-- Aim of the task --
Lay out the lines of the items below as a numbered list with blank lines omitted, and leave the pictures out of your answer.

-- Data extract --
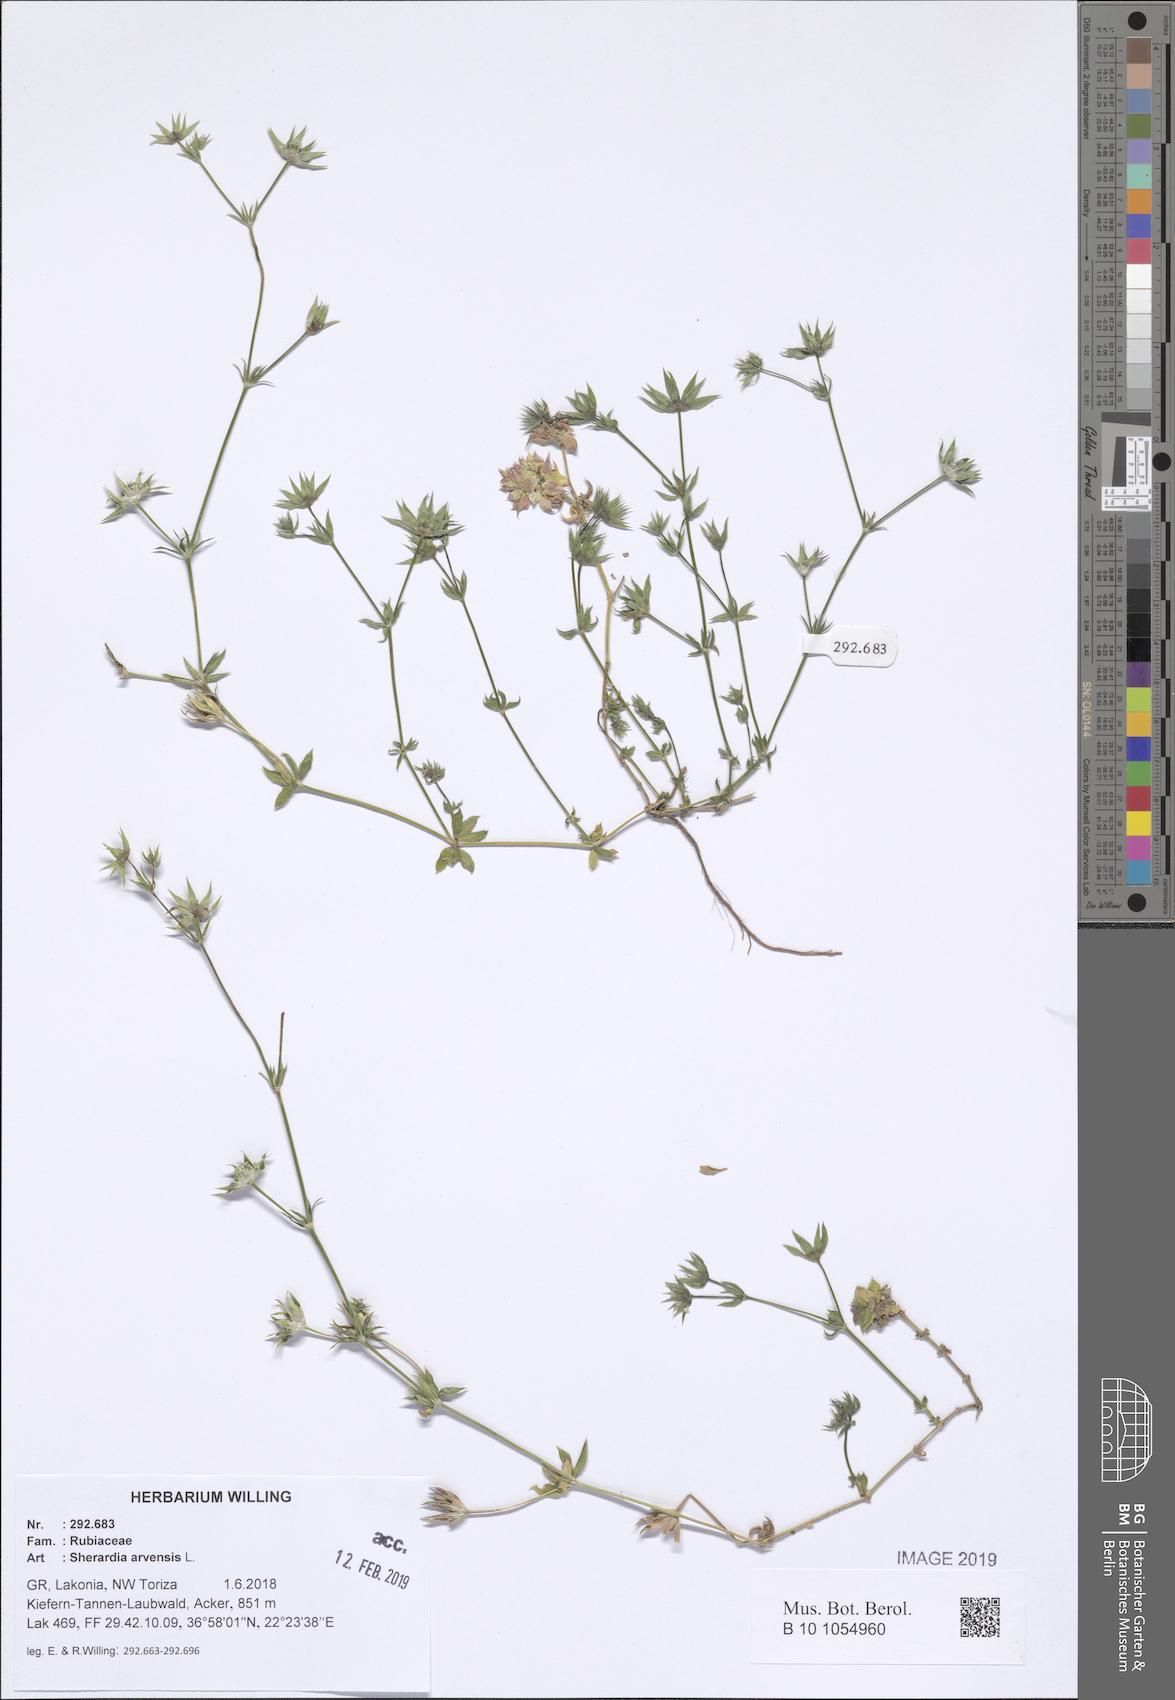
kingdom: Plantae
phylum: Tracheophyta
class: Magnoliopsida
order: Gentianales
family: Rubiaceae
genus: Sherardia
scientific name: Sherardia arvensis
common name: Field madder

-- Full answer --
1. kingdom: Plantae
2. phylum: Tracheophyta
3. class: Magnoliopsida
4. order: Gentianales
5. family: Rubiaceae
6. genus: Sherardia
7. scientific name: Sherardia arvensis
8. common name: Field madder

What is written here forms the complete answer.